本文:

________

【業界を徹底解剖】流通・小売業界の魅力や求められる資質とは?

業界・職種・企業研究

公開日:2024.10.16

流通・小売業界は、最終消費者と商品・サービスの接点を担う、重要な役割を果たす業界です。メーカーと小売業とをつなぐ卸売業や、スーパーや百貨店、さまざまな専門店など消費者と直接かかわる仕事などが存在し、必要な商品やサービスを必要な人に届ける仕組みを支えています。

この記事では、この業界を志望、もしくは興味をもつ学生の皆さんに向け、流通・小売業界の基礎知識や働く魅力、求められる資質について解説します。

そもそも流通・小売業界とは?

流通・小売業界は、商品が製造元から消費者に届くまでのプロセスを担う企業群を指します。具体的には、以下のような業態が含まれます。

【流通・小売業界】
流通・小売業界は、商品が製造元から消費者に届くまでのプロセスを担う企業群を指します。具体的には、以下のような業態が含まれます。

卸売業者:メーカーから大量の商品を購入し、小売業者に販売する。

百貨店やスーパー・コンビニエンスストア:メーカーや卸売業者から仕入れた幅広い商品を顧客に販売する。

専門店:家電量販店やドラックストアなど、特定の商品カテゴリーのみを販売する。

オンラインショップ:インターネットを通じて商品を販売する。

流通・小売業界の大手企業と業界の動向

流通・小売業界の大手企業と、業界全体の動向について見ていきましょう。
まず、代表的な企業を紹介します。

■流通・小売業界の大手企業

・国分グループ本社
1712年創業で、主に食品や飲料の卸売業を中心に事業を展開する企業です。国内外の食品メーカーや小売業者との強固なネットワークをもっており、1万社のメーカーから60万もの商品を仕入れ、小売・外食の企業に商品を販売しています。また、高度な流通システムを駆使して、日本の食品流通において重要な役割を果たしています。

地域の特産品や地産地消の促進、サステナビリティへの取り組みなど、多岐にわたる社会貢献活動も積極的に行っています。卸売業を中心に幅広い事業領域があるため、従業員には多様なキャリアパスが提供されているのも特徴の一つです。また、配偶者の転勤や育児などのやむを得ない事情で一度退職した人を対象にした再雇用制度「キャリアリターン制度」があります。

・イオン
日本を代表する流通・小売業界の大手企業で、総合スーパー(GMS)を中心に展開しています。1758年に三重県四日市で創業した「岡田屋」を源流として事業を発展させ、1969年に「ジャスコ」、その後、2001年に「イオン」となりました。環境配慮と効率化を目指し、現在、グループ内の約4,000店舗(2024年6月時点)を対象に、独自のアプリ「iAEON」を通じてレシートをデジタルで受け取り、管理する電子レシートサービスを拡大する計画を進めています。

________

提供情報:
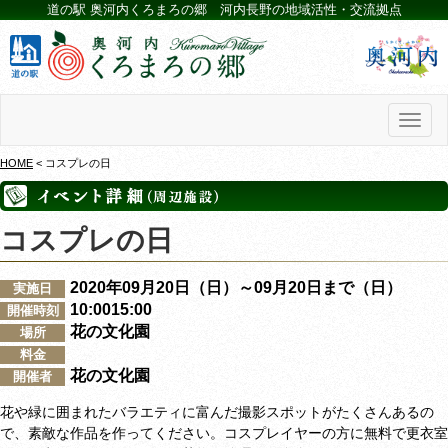
道の駅 奥河内くろまろの郷 河内長野の地域活性・交流拠点
Toggl
naviga
HOME
< コスプレの日
コスプレの日
2020年09月20日（日）～09月20日まで（日）
実施日
10:0015:00
開催時刻
花の文化園
場所
料金
花の文化園
開催者
花や緑に囲まれた
バラエティに富んだ
撮影
スポットがたくさん
あるの
で、
素敵な作品を作ってください
。
コスプレイヤーの方に無料で更衣室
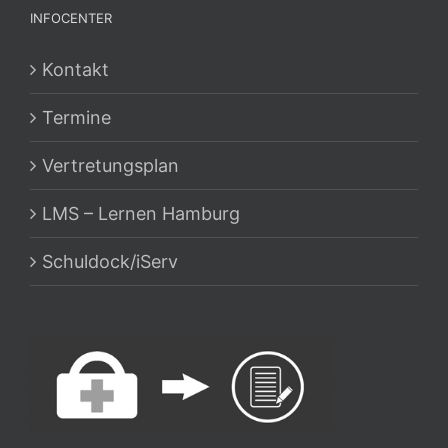
INFOCENTER
Kontakt
Termine
Vertretungsplan
LMS – Lernen Hamburg
Schuldock/iServ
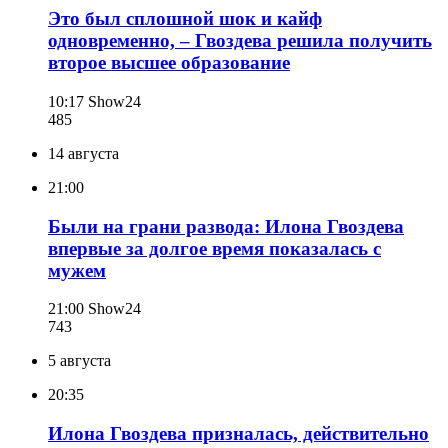
Это был сплошной шок и кайф
одновременно, – Гвоздева решила получить
второе высшее образование
10:17
Show24
485
14 августа
21:00
Были на грани развода: Илона Гвоздева
впервые за долгое время показалась с
мужем
21:00
Show24
743
5 августа
20:35
Илона Гвоздева призналась, действительно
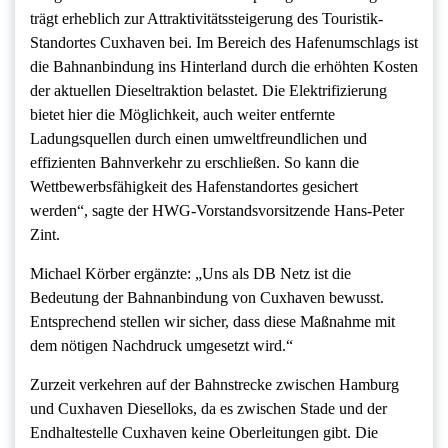
trägt erheblich zur Attraktivitätssteigerung des Touristik-
Standortes Cuxhaven bei. Im Bereich des Hafenumschlags ist
die Bahnanbindung ins Hinterland durch die erhöhten Kosten
der aktuellen Dieseltraktion belastet. Die Elektrifizierung
bietet hier die Möglichkeit, auch weiter entfernte
Ladungsquellen durch einen umweltfreundlichen und
effizienten Bahnverkehr zu erschließen. So kann die
Wettbewerbsfähigkeit des Hafenstandortes gesichert
werden“, sagte der HWG-Vorstandsvorsitzende Hans-Peter
Zint.
Michael Körber ergänzte: „Uns als DB Netz ist die
Bedeutung der Bahnanbindung von Cuxhaven bewusst.
Entsprechend stellen wir sicher, dass diese Maßnahme mit
dem nötigen Nachdruck umgesetzt wird.“
Zurzeit verkehren auf der Bahnstrecke zwischen Hamburg
und Cuxhaven Dieselloks, da es zwischen Stade und der
Endhaltestelle Cuxhaven keine Oberleitungen gibt. Die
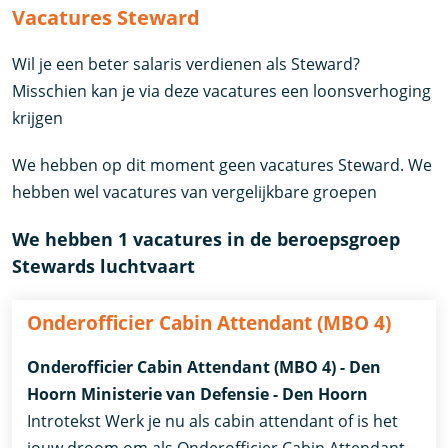
Vacatures Steward
Wil je een beter salaris verdienen als Steward?
Misschien kan je via deze vacatures een loonsverhoging
krijgen
We hebben op dit moment geen vacatures Steward. We
hebben wel vacatures van vergelijkbare groepen
We hebben 1 vacatures in de beroepsgroep
Stewards luchtvaart
Onderofficier Cabin Attendant (MBO 4)
Onderofficier Cabin Attendant (MBO 4) - Den
Hoorn Ministerie van Defensie - Den Hoorn
Introtekst Werk je nu als cabin attendant of is het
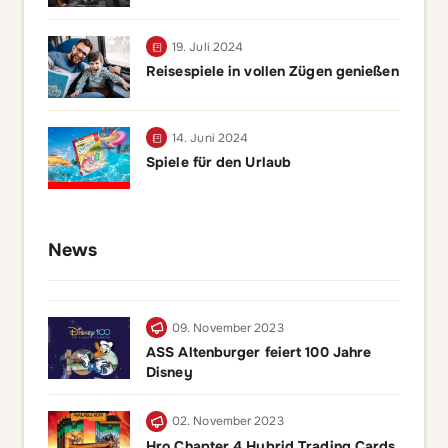
19. Juli 2024
Reisespiele in vollen Zügen genießen
14. Juni 2024
Spiele für den Urlaub
News
09. November 2023
ASS Altenburger feiert 100 Jahre
Disney
02. November 2023
Hro Chapter 4 Hybrid Trading Cards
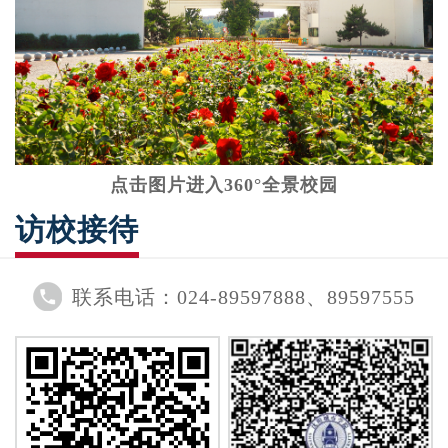
点击图片进入360°全景校园
访校接待
联系电话：024-89597888、89597555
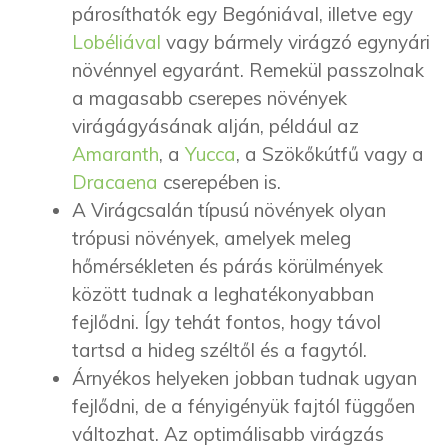
párosíthatók egy Begóniával, illetve egy
Lobéliával
vagy bármely virágzó egynyári
növénnyel egyaránt. Remekül passzolnak
a magasabb cserepes növények
virágágyásának alján, például az
Amaranth
, a
Yucca
, a Szökőkútfű vagy a
Dracaena
cserepében is.
A Virágcsalán típusú növények olyan
trópusi növények, amelyek meleg
hőmérsékleten és párás körülmények
között tudnak a leghatékonyabban
fejlődni. Így tehát fontos, hogy távol
tartsd a hideg széltől és a fagytól.
Árnyékos helyeken jobban tudnak ugyan
fejlődni, de a fényigényük fajtól függően
változhat. Az optimálisabb virágzás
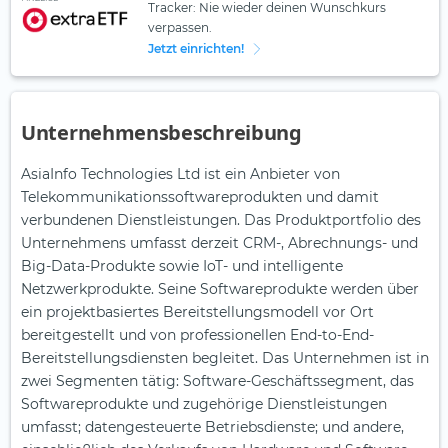
Tracker: Nie wieder deinen Wunschkurs
verpassen.
Jetzt einrichten!
Unternehmensbeschreibung
AsiaInfo Technologies Ltd ist ein Anbieter von
Telekommunikationssoftwareprodukten und damit
verbundenen Dienstleistungen. Das Produktportfolio des
Unternehmens umfasst derzeit CRM-, Abrechnungs- und
Big-Data-Produkte sowie IoT- und intelligente
Netzwerkprodukte. Seine Softwareprodukte werden über
ein projektbasiertes Bereitstellungsmodell vor Ort
bereitgestellt und von professionellen End-to-End-
Bereitstellungsdiensten begleitet. Das Unternehmen ist in
zwei Segmenten tätig: Software-Geschäftssegment, das
Softwareprodukte und zugehörige Dienstleistungen
umfasst; datengesteuerte Betriebsdienste; und andere,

________

本文のうち「まず、代表的な企業を紹介します。」から「重要な役割を果たしています。」までの部分を、一字一句変えずに抜き出してください。

まず、代表的な企業を紹介します。

■流通・小売業界の大手企業

・国分グループ本社
1712年創業で、主に食品や飲料の卸売業を中心に事業を展開する企業です。国内外の食品メーカーや小売業者との強固なネットワークをもっており、1万社のメーカーから60万もの商品を仕入れ、小売・外食の企業に商品を販売しています。また、高度な流通システムを駆使して、日本の食品流通において重要な役割を果たしています。